Para quem teme o caráter inflamável de uma acareação entre ACM e o casal, Plácido tranquiliza: “ACM não vai colocar questões pessoais na mesa. Se fizer isso, Adriana pode muito mais. Nem eu conheço detalhes da intimidade entre os dois.” A tática de Plácido e Adriana de falar muito, falar tudo, é ditada pela sobrevivência. E, para garantir a vida do técnico Alan Farias, que sabe muito sobre o grampo e pouco fala, Plácido aconselha: “A única proteção dele seria contar toda a verdade. Se ele continuar calado, pode ser morto.” Se ele resolver falar, a PF vai chegar a um personagem ainda protegido pela sombra: o coronel Christovam Rios de Brito, que estreou no Palácio de Ondina em 1975, quando reinava o governador ACM. De lá para cá, incluindo outros dois mandatos de Antônio Carlos e seus afilhados César Borges, Otto Alencar e Paulo Souto, o coronel Rios foi o poderoso chefe da Casa Militar. “Ele é intocável e peça-chave no esquema dos grampos na Bahia”, acusa Geddel. “Apesar de tudo o que aconteceu, meu telefone segue grampeado. O coronel Rios comanda o processo de grampos da Banda B. Continua tudo igual na Bahia”, acusa Plácido.
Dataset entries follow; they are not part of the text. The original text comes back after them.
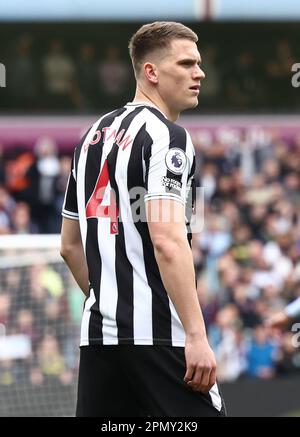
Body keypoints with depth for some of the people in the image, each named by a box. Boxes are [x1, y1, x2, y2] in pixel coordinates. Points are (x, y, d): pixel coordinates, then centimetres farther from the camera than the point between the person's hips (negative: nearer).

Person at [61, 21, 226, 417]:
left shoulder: (93, 136, 17)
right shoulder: (167, 136, -9)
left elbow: (70, 245, 22)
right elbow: (167, 241, -20)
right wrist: (196, 336, -22)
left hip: (98, 331, 8)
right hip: (158, 335, -8)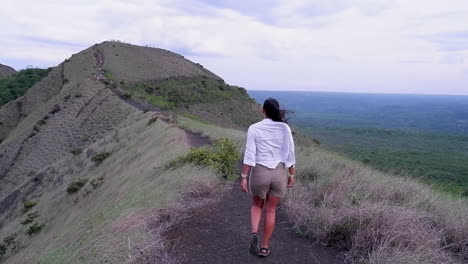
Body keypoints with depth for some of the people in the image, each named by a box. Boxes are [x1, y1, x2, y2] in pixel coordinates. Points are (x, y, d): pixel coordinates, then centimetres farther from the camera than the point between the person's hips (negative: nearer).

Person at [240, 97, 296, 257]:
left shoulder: (254, 129, -9)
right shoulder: (285, 128, -4)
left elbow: (249, 156, -12)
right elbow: (290, 154, -3)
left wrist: (243, 177, -7)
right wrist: (292, 175, 8)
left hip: (259, 173, -1)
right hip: (278, 174, 2)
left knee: (257, 205, 24)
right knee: (270, 210, 18)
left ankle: (254, 234, 0)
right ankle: (264, 247, 22)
PT PEDE PROCESSO CONTRA ACM

A semana acabou mal para Antônio Carlos Magalhães. Numa reunião no final da tarde da quinta-feira 27, a bancada do PT no Senado resolveu sair da toca. Dez dos 14 senadores do partido encaminharam ao presidente do Senado, José Sarney (PMDB), e ao presidente do Conselho de Ética, Juvêncio da Fonseca (PMDB), o pedido formal para abertura do processo de cassação contra o cacique baiano. O pedido é encabeçado pelo líder do governo no Senado, Aloízio Mercadante, e pelo líder petista Tião Viana. Os dois, mais a senadora Heloisa Helena (AL), depois de lerem a reportagem “Confissões de ACM”, publicada na edição 1743 de ISTOÉ, conversaram com os jornalistas Luiz Cláudio Cunha e Weiller Diniz, autores da matéria, e decidiram convocar uma reunião da bancada. Os senadores do PT estão convencidos de que
já há indícios envolvendo ACM. Agora, o presidente do Conselho
terá de indicar um relator e iniciar as providências para ouvir testemunhas e solicitar outras diligências. Ainda na quinta-feira 27,
o procurador-geral da República, Geraldo Brindeiro, apresentou a denúncia contra ACM, o deputado José Roberto Arruda e a servidora Regina Borges pela participação na violação do painel eletrônico do Senado, ocorrida em 2000. Arruda e ACM renunciaram para evitar
a cassação e a perda dos direitos políticos. “A renúncia evidencia indício da prática criminosa, possivelmente perpetrada pelos denunciados Antônio Carlos Magalhães e José Roberto Arruda”, concluiu Brindeiro em seu parecer, que irá agora para análise da ministra Ellen Gracie, do Supremo Tribunal Federal.